* **REQUIRED TASKS**
**1.** In the referendum commentary, which two politicians were persistently put up to state the case for a No vote?
**2.** Condense the paragraph of the referendum commentary that begins "Instead, Parliament should do its duty" into a short bulleted list that keeps its main points.
**3.** Reproduce word for word the part of the referendum commentary that opens with the words containing "Instead, Parliament should" and closes with "of those things.".

* **DOCUMENT EXTRACT**
This was achieved by persistently putting up Tony Benn and Enoch Powell to state the case for a No vote. Most people voted instead for the position espoused by politicians with whom they felt more comfortable. The same thing would happen again.
Powell’s place would be filled by that nasty fringe which holds his economic views untempered by his romantic Toryism. Such would be the sole No campaigners on at least two out of every three, and quite possibly three out of every four, programmes. The rest of the time, Benn would be back. No Ian Davidson. No Frank Field. No Kate Hoey. Just Benn occasionally, and the Genghis Khan Institute the rest of the time.
For good or ill, even fewer people would identify with Benn now than in 1975. And do even tribal Tories, never mind anybody else, believe in unrestricted immigration to feed unbridled capitalism? Or the total deregulation of alcohol, gambling and pornography? Or the legalisation of drugs and prostitution? Or the wholesale privatisation of health, education and pensions? Or the abolition of farm subsidies?
“Well, then,” the federalists would say, “what makes you think that you agree with these people about this, and this alone? Their position is coherent. It all fits together. And your views don’t fit into it at all. Vote Yes, if only because they want you to Vote No.” And people would.
Instead, Parliament should do its duty by throwing out the Constitreaty without any need for a referendum. Not least, the unions should be refusing to fund any MP who does not vote in Parliament both against the Constitreaty and in favour of securing workers’ rights (among other things) through the Parliament of the United Kingdom, and should instead be undertaking to fund alternative parliamentary candidates who will do both of those things.
For we don’t need the EU Charter of Fundamental Rights, we need a proper party like Labour of old, dedicated to just that: securing workers’ rights (among other things) through the Parliament of the United Kingdom.

* **DATA UNDER STUDY**

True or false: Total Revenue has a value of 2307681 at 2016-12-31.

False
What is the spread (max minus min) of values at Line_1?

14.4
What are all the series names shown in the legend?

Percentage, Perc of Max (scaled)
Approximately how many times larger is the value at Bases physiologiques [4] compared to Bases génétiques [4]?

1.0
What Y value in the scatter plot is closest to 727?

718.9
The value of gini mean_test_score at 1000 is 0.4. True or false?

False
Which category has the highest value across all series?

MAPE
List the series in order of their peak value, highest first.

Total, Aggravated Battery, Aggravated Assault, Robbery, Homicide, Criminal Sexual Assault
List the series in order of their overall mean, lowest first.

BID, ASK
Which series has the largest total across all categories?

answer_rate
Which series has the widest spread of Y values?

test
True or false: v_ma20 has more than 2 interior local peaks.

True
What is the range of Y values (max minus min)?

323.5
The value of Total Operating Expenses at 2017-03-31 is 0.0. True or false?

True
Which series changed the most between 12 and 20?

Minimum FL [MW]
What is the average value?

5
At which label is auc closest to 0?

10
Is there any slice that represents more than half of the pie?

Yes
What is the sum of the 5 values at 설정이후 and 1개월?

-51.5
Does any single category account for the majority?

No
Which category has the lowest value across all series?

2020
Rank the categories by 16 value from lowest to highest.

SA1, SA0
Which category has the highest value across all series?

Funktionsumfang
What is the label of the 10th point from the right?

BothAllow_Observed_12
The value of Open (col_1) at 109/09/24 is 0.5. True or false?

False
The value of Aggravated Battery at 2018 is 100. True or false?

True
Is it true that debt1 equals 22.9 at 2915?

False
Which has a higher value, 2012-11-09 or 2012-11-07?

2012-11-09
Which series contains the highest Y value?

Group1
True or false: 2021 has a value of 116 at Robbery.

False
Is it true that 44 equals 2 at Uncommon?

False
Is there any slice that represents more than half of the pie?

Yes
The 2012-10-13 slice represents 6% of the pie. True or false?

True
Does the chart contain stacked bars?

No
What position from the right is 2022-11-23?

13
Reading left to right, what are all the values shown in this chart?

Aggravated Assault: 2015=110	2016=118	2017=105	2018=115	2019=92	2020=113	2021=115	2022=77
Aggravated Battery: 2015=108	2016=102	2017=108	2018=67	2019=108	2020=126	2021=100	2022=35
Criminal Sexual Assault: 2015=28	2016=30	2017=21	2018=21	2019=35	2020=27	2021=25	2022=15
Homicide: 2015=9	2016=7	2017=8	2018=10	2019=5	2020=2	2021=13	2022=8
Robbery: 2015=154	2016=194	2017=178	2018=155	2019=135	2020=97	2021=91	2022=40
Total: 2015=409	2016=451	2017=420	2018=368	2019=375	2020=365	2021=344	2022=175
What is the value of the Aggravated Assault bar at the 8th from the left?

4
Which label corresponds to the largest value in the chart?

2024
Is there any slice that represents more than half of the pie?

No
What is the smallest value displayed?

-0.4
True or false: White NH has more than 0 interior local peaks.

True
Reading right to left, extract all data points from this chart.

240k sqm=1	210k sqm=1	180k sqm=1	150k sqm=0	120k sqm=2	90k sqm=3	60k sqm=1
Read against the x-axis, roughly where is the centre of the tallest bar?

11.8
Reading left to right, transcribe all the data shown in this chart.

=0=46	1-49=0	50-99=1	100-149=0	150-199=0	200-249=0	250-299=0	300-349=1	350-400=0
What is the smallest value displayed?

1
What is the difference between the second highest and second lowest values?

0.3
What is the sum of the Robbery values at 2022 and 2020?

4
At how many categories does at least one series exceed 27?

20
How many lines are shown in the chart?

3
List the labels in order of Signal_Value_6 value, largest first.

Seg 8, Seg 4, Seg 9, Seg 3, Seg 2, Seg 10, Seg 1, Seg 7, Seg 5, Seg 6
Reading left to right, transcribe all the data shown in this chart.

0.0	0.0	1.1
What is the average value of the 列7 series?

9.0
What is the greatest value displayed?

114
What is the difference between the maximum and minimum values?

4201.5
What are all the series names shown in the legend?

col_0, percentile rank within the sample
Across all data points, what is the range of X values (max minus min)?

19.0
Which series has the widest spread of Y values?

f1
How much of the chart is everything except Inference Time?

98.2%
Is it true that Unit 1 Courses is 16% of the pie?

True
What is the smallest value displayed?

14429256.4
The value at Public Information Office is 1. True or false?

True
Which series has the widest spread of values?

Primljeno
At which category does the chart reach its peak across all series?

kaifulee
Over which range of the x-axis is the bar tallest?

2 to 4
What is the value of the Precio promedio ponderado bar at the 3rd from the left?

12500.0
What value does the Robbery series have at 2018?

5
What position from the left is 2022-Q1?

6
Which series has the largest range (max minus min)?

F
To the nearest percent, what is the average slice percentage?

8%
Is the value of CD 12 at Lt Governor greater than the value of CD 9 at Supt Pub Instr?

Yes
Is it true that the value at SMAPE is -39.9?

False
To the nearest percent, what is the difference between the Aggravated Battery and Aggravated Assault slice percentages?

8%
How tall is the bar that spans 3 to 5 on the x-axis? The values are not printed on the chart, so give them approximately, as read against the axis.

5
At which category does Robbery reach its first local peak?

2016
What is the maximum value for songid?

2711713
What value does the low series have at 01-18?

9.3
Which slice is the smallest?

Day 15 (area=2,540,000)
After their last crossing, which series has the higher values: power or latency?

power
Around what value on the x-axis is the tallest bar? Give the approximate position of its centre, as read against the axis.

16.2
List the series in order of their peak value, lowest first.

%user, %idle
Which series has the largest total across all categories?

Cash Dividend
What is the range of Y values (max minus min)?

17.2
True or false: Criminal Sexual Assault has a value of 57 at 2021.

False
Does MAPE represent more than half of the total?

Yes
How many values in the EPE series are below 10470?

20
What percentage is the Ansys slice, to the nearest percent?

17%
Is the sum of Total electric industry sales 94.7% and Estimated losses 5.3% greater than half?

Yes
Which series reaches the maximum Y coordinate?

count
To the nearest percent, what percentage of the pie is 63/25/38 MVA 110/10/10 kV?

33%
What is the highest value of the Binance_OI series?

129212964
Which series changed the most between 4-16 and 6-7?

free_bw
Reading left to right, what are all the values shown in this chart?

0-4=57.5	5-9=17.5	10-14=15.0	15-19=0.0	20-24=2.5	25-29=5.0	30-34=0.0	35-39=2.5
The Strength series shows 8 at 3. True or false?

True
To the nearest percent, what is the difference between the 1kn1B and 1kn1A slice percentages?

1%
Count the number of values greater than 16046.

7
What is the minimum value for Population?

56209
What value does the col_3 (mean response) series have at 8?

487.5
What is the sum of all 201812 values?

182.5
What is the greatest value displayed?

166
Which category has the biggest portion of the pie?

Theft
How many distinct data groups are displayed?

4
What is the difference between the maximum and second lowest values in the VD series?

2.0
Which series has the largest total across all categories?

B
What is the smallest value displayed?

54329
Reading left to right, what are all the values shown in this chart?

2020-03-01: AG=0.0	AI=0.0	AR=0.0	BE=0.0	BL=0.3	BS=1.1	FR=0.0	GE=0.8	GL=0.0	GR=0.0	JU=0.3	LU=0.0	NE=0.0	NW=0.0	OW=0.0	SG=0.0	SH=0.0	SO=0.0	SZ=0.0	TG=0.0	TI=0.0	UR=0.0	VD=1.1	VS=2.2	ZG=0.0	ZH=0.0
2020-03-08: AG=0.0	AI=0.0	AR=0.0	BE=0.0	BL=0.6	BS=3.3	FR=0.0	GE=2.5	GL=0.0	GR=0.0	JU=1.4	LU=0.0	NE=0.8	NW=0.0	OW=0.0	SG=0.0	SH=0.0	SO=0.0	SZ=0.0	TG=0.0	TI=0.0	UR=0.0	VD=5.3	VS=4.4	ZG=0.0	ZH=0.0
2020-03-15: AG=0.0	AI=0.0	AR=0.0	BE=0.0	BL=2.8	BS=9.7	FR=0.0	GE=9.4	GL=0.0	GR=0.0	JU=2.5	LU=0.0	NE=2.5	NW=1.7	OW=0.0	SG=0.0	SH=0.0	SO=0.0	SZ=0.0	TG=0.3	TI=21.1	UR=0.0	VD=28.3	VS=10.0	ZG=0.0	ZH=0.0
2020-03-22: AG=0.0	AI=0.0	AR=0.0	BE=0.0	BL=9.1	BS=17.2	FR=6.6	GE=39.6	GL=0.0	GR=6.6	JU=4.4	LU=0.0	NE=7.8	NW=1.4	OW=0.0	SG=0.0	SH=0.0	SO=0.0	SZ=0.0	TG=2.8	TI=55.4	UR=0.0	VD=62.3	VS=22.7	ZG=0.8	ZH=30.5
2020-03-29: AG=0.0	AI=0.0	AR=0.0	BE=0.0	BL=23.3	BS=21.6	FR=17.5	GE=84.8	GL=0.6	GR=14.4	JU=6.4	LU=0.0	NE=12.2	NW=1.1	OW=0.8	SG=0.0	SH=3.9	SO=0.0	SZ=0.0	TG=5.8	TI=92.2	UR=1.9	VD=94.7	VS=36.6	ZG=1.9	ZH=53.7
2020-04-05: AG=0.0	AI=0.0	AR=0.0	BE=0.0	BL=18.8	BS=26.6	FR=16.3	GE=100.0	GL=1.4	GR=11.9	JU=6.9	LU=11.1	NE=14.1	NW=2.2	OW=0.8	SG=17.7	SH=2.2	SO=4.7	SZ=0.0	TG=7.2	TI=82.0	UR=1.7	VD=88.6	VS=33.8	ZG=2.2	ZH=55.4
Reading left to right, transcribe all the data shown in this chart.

* **RESULTS OF THE EXERCISE**
**1.** Tony Benn and Enoch Powell.

**2.**
- Parliament should reject the Constitreaty without a referendum.
- Unions should refuse to fund any MP who does not vote both against the Constitreaty and for securing workers' rights (among other things) through the Parliament of the United Kingdom.
- Unions should instead pledge to fund alternative parliamentary candidates who will do both.

**3.**
Instead, Parliament should do its duty by throwing out the Constitreaty without any need for a referendum. Not least, the unions should be refusing to fund any MP who does not vote in Parliament both against the Constitreaty and in favour of securing workers’ rights (among other things) through the Parliament of the United Kingdom, and should instead be undertaking to fund alternative parliamentary candidates who will do both of those things.